START THE RECORDS

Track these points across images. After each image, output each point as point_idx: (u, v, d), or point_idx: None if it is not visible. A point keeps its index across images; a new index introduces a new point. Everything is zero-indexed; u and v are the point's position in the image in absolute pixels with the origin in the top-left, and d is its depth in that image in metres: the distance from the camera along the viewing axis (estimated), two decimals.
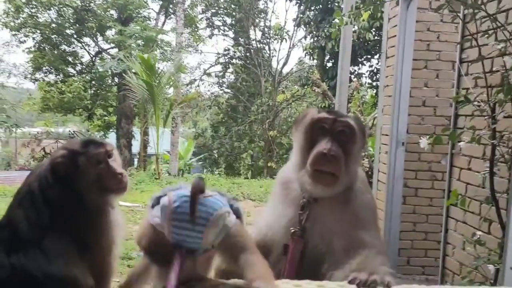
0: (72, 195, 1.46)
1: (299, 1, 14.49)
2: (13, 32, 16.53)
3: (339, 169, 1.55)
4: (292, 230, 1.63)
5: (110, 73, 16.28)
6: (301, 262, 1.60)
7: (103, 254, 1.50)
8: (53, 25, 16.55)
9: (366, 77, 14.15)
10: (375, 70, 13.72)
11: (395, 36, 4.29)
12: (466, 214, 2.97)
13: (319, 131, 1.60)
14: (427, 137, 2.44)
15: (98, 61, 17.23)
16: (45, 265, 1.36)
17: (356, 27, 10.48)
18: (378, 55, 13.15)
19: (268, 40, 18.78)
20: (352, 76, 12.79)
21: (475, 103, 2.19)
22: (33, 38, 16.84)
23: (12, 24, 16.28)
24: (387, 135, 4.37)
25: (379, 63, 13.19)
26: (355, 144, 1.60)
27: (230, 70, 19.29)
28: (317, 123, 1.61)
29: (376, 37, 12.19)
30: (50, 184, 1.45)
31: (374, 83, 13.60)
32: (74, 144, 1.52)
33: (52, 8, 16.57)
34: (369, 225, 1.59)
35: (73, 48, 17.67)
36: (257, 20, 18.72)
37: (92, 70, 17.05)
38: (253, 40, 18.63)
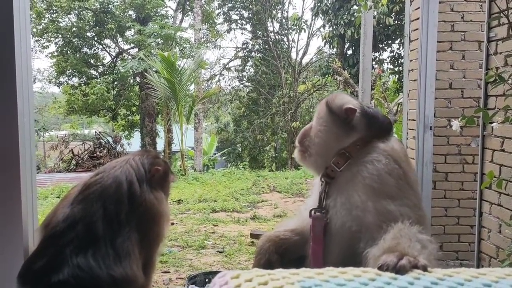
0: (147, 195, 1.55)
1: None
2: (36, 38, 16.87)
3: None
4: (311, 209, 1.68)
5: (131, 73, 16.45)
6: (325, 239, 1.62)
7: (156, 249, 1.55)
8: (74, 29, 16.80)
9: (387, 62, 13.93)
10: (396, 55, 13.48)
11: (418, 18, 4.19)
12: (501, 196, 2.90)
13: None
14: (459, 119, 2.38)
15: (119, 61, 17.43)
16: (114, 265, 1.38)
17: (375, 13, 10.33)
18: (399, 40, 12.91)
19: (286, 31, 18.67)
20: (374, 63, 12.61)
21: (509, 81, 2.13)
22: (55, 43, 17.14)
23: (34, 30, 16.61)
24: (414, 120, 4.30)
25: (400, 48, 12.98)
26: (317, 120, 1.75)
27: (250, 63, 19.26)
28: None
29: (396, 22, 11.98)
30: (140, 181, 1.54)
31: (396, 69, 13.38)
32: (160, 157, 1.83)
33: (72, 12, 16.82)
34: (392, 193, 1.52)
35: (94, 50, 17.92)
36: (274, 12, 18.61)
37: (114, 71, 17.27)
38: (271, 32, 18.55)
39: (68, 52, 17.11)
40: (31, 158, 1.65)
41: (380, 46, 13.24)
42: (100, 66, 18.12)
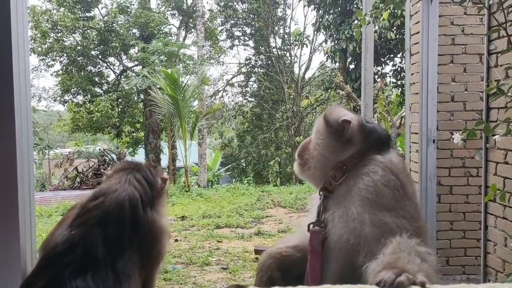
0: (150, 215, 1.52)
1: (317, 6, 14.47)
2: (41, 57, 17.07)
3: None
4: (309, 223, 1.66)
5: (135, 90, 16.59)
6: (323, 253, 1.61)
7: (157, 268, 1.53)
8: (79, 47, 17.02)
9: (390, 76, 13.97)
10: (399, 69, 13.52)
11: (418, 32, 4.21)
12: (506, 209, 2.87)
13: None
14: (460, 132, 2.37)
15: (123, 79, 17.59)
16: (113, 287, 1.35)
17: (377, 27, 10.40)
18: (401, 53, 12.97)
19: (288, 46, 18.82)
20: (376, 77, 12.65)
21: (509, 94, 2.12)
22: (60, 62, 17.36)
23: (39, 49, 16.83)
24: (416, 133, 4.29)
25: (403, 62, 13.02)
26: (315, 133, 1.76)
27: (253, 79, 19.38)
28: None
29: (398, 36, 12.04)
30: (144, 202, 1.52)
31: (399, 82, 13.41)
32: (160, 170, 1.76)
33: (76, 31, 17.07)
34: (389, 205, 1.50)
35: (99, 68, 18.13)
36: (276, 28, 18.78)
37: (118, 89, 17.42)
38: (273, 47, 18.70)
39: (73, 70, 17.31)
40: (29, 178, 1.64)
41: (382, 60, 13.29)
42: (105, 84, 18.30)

END THE RECORDS
START THE RECORDS

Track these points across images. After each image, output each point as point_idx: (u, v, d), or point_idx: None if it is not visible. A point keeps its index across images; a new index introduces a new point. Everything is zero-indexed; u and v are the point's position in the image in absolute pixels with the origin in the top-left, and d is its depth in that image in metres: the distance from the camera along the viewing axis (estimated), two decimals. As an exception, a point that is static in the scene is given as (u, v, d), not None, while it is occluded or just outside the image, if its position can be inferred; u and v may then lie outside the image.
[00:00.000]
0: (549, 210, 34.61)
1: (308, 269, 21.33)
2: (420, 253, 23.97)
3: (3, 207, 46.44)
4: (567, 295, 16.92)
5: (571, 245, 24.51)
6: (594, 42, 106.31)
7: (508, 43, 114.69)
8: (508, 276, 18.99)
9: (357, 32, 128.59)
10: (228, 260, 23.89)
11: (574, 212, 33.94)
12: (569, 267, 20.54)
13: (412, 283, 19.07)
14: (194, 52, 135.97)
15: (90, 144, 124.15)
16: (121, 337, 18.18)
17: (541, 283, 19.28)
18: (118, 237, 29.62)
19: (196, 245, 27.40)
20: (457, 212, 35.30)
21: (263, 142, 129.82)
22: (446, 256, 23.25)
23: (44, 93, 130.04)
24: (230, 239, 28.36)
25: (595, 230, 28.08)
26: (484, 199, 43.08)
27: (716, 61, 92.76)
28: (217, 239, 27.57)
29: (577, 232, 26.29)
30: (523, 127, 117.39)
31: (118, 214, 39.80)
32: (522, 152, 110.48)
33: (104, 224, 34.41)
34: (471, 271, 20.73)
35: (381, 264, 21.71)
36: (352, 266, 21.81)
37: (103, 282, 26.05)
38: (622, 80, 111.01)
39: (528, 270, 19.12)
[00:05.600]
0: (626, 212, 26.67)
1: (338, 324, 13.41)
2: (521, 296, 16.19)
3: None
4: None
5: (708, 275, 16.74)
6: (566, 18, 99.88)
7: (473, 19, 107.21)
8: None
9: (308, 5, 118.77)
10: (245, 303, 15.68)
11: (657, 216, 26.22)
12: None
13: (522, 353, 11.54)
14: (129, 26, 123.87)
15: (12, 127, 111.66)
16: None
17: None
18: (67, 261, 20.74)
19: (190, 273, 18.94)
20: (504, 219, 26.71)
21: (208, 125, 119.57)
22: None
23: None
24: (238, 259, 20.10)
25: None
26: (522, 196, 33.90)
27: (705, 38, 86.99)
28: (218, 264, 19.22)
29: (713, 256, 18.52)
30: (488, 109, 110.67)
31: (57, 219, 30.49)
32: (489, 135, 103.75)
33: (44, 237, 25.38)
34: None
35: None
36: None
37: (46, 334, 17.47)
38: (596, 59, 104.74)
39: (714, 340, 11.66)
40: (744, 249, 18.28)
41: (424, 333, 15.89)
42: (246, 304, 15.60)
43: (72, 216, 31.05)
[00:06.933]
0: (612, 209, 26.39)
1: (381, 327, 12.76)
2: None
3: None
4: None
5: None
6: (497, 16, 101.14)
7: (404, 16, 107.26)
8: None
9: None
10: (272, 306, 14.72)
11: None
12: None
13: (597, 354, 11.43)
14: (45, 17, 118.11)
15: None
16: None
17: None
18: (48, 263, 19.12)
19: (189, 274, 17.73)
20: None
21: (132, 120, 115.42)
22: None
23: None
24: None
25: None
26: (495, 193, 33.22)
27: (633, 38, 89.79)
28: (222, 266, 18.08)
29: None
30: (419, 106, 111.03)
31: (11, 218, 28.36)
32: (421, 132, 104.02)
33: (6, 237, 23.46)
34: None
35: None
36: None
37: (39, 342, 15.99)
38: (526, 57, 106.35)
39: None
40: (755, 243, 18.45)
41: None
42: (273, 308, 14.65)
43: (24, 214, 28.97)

END THE RECORDS

**BRIEF:**
Could you reproduce, exactly, every line above from the line with "6: (301, 262, 1.60)" to the line with "34: (369, 225, 1.59)", and no other line? Both ends count.

**SOLUTION TO THE EXERCISE:**
6: (301, 262, 1.60)
7: (103, 254, 1.50)
8: (53, 25, 16.55)
9: (366, 77, 14.15)
10: (375, 70, 13.72)
11: (395, 36, 4.29)
12: (466, 214, 2.97)
13: (319, 131, 1.60)
14: (427, 137, 2.44)
15: (98, 61, 17.23)
16: (45, 265, 1.36)
17: (356, 27, 10.48)
18: (378, 55, 13.15)
19: (268, 40, 18.78)
20: (352, 76, 12.79)
21: (475, 103, 2.19)
22: (33, 38, 16.84)
23: (12, 24, 16.28)
24: (387, 135, 4.37)
25: (379, 63, 13.19)
26: (355, 144, 1.60)
27: (230, 70, 19.29)
28: (317, 123, 1.61)
29: (376, 37, 12.19)
30: (50, 184, 1.45)
31: (374, 83, 13.60)
32: (74, 144, 1.52)
33: (52, 8, 16.57)
34: (369, 225, 1.59)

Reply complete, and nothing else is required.